The mail database contains two types of documents: maildatabase for the entire database and mail for a single message. The line <title attribute="subject"/> states that tOKo should interpret the subject attribute of a mail document as the title to be displayed in the corpus. Similary, <body tag="content"/> states that the content element of a mail is the body.

Specification

The screendump below illustrates how the rendering of a specific type of corpus (a weblog) can be customised by specifying the appropriate KB. Posts in this weblog are shown after the icon that looks like a letter, comments on posts are yellow and trackbacks are blue. Metadata associated with a comment (email, IP and URL) are displayed when the user clicks on it.

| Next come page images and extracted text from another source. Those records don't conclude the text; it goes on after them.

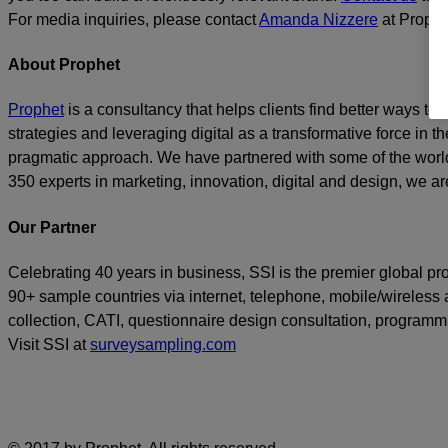
For media inquiries, please contact
Amanda Nizzere
at Prophe
About Prophet
Prophet
is a consultancy that helps clients find better ways t
strategies and leveraging digital as a transformative force in th
pragmatic approach. We have partnered with some of the world
350 experts in marketing, innovation, digital and design, we are
Our Partner
Celebrating 40 years in business, SSI is the premier global p
90+ sample countries via internet, telephone, mobile/wireless a
collection, CATI, questionnaire design consultation, program
Visit SSI at
surveysampling.com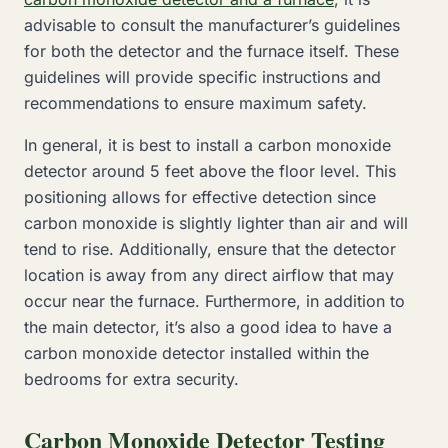
advisable to consult the manufacturer’s guidelines
for both the detector and the furnace itself. These
guidelines will provide specific instructions and
recommendations to ensure maximum safety.
In general, it is best to install a carbon monoxide
detector around 5 feet above the floor level. This
positioning allows for effective detection since
carbon monoxide is slightly lighter than air and will
tend to rise. Additionally, ensure that the detector
location is away from any direct airflow that may
occur near the furnace. Furthermore, in addition to
the main detector, it’s also a good idea to have a
carbon monoxide detector installed within the
bedrooms for extra security.
Carbon Monoxide Detector Testing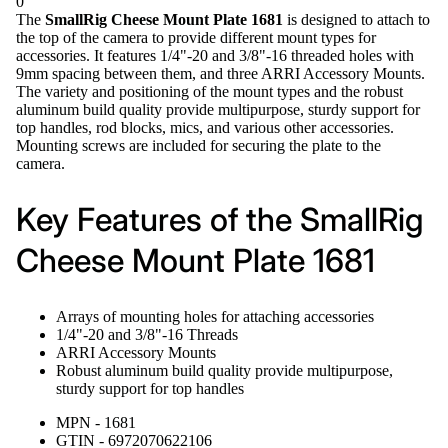
0
The
SmallRig Cheese Mount Plate 1681
is designed to attach to
the top of the camera to provide different mount types for
accessories. It features 1/4"-20 and 3/8"-16 threaded holes with
9mm spacing between them, and three ARRI Accessory Mounts.
The variety and positioning of the mount types and the robust
aluminum build quality provide multipurpose, sturdy support for
top handles, rod blocks, mics, and various other accessories.
Mounting screws are included for securing the plate to the
camera.
Key Features of the SmallRig
Cheese Mount Plate 1681
Arrays of mounting holes for attaching accessories
1/4"-20 and 3/8"-16 Threads
ARRI Accessory Mounts
Robust aluminum build quality provide multipurpose,
sturdy support for top handles
MPN - 1681
GTIN - 6972070622106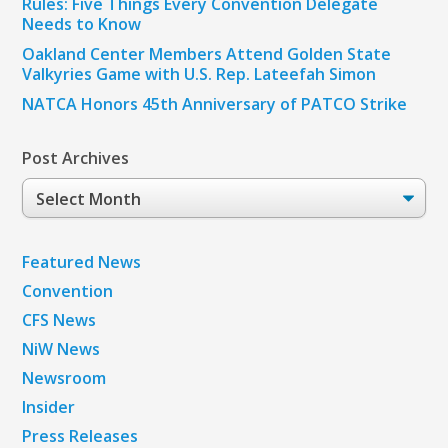
Rules: Five Things Every Convention Delegate
Needs to Know
Oakland Center Members Attend Golden State
Valkyries Game with U.S. Rep. Lateefah Simon
NATCA Honors 45th Anniversary of PATCO Strike
Post Archives
Post
Archives
Featured News
Convention
CFS News
NiW News
Newsroom
Insider
Press Releases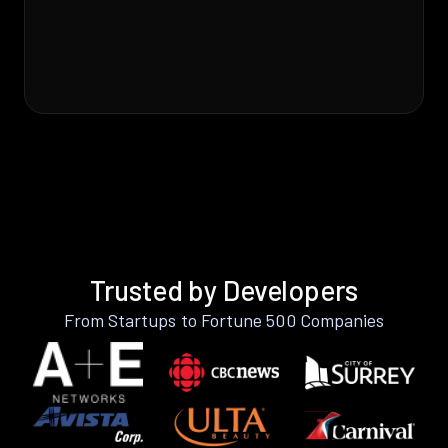
Trusted by Developers
From Startups to Fortune 500 Companies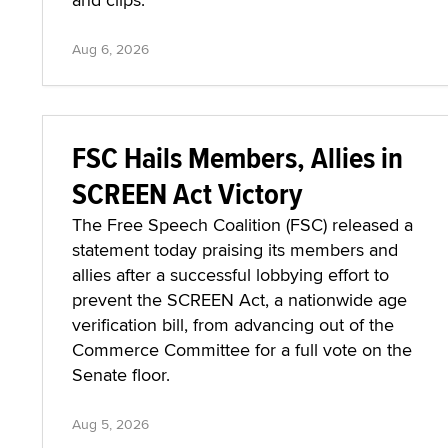
Aug 6, 2026
FSC Hails Members, Allies in
SCREEN Act Victory
The Free Speech Coalition (FSC) released a
statement today praising its members and
allies after a successful lobbying effort to
prevent the SCREEN Act, a nationwide age
verification bill, from advancing out of the
Commerce Committee for a full vote on the
Senate floor.
Aug 5, 2026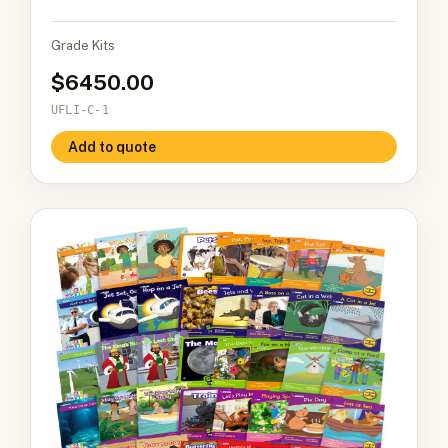
Grade Kits
6450.00
UFLI-C-1
Add to quote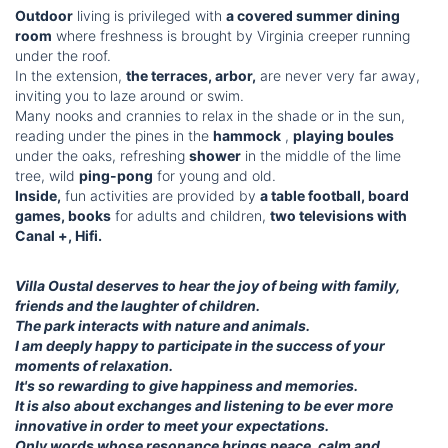
Outdoor
living is privileged with
a covered summer dining
room
where freshness is brought by Virginia creeper running
under the roof.
In the extension,
the terraces, arbor,
are never very far away,
inviting you to laze around or swim.
Many nooks and crannies to relax in the shade or in the sun,
reading under the pines in the
hammock
,
playing boules
under the oaks, refreshing
shower
in the middle of the lime
tree, wild
ping-pong
for young and old.
Inside,
fun activities are provided by
a table football, board
games, books
for adults and children,
two televisions with
Canal +, Hifi.
Villa Oustal deserves to hear the joy of being with family,
friends and the laughter of children.
The park interacts with nature and animals.
I am deeply happy to participate in the success of your
moments of relaxation.
It's so rewarding to give happiness and memories.
It is also about exchanges and listening to be ever more
innovative in order to meet your expectations.
Only words whose resonance brings peace, calm and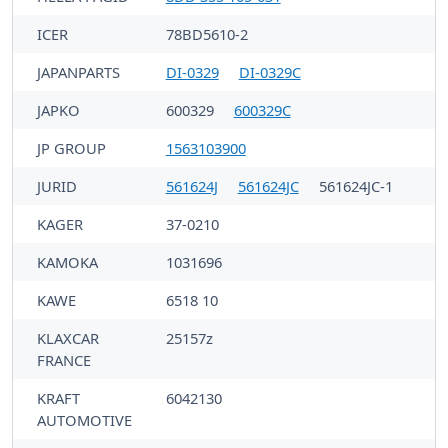
ICER
78BD5610-2
JAPANPARTS
DI-0329
DI-0329C
JAPKO
600329
600329C
JP GROUP
1563103900
JURID
561624J
561624JC
561624JC-1
KAGER
37-0210
KAMOKA
1031696
KAWE
6518 10
KLAXCAR
25157z
FRANCE
KRAFT
6042130
AUTOMOTIVE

Below are the detailed steps for specifying a KB associated with a corpus. A corpus consists of documents and for each "type" of document an element should be present in the KB.

The possible attributes of a document element in the KB are:

tag="Element"
Tag of the Element as it appears in the corpus.
type="folder | file"
Whether the document type is a file or a folder. Optional.
corpus="yes | no"
If yes (default) the content of this document type will be included in the corpus. If no the content will not be part of the corpus, but still be displayed.
sigmund="yes | no"
Whether or Sigmund should be looking for interesting terms in the document type. Defaults to yes.

The possible sub-elements of a document element are given below. In all cases, attribute= and tag= are interchangeable. For example

<mail id="m1" title="Hello"> ... </mail>
<id attribute="Attribute>
Attribute is the attribute that uniquely (with respect to the entire corpus) identifies the document. Mandatory.
<title attribute="Attribute>
Attribute is the title for the document. This title is shown to the user. Mandatory.
<body tag="Tag>
The body of the document is inside Tag. The body normally contains either plain text, HTML or even arbitrary XML. Optional.
<icon src="File>
File contains the icon for this type of document. The default icon is either one for a folder or a file (as determined by the type attribute). The icon should ideally be a 16x16 image (gif, xpm) and be stored in the icons folder of the application. Optional.
<person attribute="Attribute>
States that the author of a document is identified by this Attribute.
<date attribute="Attribute>
The date associated with this type of document. See ISO 8601 for the full format. An example is 2006-07-20 for July 20th, 2006. Optional.